Demographics aside, athletic departments have come to realize there are inherent problems with tying the bulk of donations to tickets and parking. Those numbers will “ebb and flow” with on-field/court performance, Monroe said. That may help explain why Maryland, which hasn’t been to the Final Four since ’02, has seen Club membership drop from upwards of 10,000 members to just over 5,000 within the last 10 to 15 years (note: Maryland is among the schools who brings in more in donations from basketball than football). University of Oklahoma AD Joe Castiglione said his school has begun to “offer unique membership options that are not tied to any ticketing” to avoid dramatic fluctuations in fundraising dollars. He indicated the Netflix-style memberships, “where donors can pay a low monthly cost,” have been successful.

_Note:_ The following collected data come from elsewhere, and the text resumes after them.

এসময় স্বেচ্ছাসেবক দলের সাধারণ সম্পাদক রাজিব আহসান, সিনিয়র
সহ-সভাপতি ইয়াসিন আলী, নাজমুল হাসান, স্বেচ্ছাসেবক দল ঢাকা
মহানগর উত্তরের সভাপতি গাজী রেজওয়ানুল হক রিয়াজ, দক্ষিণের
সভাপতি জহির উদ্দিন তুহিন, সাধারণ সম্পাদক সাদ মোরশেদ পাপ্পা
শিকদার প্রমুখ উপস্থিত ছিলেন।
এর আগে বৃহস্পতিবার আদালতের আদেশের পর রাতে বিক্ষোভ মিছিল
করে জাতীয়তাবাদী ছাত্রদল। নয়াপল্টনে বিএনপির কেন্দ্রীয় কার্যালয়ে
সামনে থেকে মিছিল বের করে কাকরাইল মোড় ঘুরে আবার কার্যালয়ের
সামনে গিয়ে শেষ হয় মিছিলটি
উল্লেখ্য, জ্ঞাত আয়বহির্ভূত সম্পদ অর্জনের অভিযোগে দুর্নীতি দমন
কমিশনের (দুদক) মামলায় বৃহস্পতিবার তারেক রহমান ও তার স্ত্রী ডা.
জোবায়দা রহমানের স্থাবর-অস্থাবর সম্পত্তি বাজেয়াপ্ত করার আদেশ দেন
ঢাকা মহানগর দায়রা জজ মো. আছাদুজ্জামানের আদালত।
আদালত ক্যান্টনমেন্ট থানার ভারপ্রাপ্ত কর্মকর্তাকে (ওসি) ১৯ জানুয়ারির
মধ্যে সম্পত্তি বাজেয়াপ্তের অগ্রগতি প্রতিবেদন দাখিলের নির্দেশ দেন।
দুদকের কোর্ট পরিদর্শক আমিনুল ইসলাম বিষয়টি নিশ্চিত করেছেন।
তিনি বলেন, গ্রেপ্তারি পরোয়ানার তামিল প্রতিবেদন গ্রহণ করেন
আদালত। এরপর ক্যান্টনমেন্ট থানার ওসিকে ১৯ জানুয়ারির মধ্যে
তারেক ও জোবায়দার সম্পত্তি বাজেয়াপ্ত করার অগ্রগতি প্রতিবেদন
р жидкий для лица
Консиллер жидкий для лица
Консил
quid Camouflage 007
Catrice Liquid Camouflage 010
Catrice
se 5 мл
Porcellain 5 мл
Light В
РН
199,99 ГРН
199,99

Tying the majority of the school’s giving program to seat licenses also “naturally influences an annual giving program in a way that makes it geographically biased,” Blue said. Which helps to explain the logic behind Maryland’s new approach. As Sportico’s Eben Novy-Williams recently reported, the Terrapin Club intends to use TicketIQ’s FanIQ to cast as wide a net as possible. Monroe explained part of the appeal of the media-driven approach: The school “could have an alum that doesn’t live in the area and is still be able to take advantage of [the membership’s new] assets.”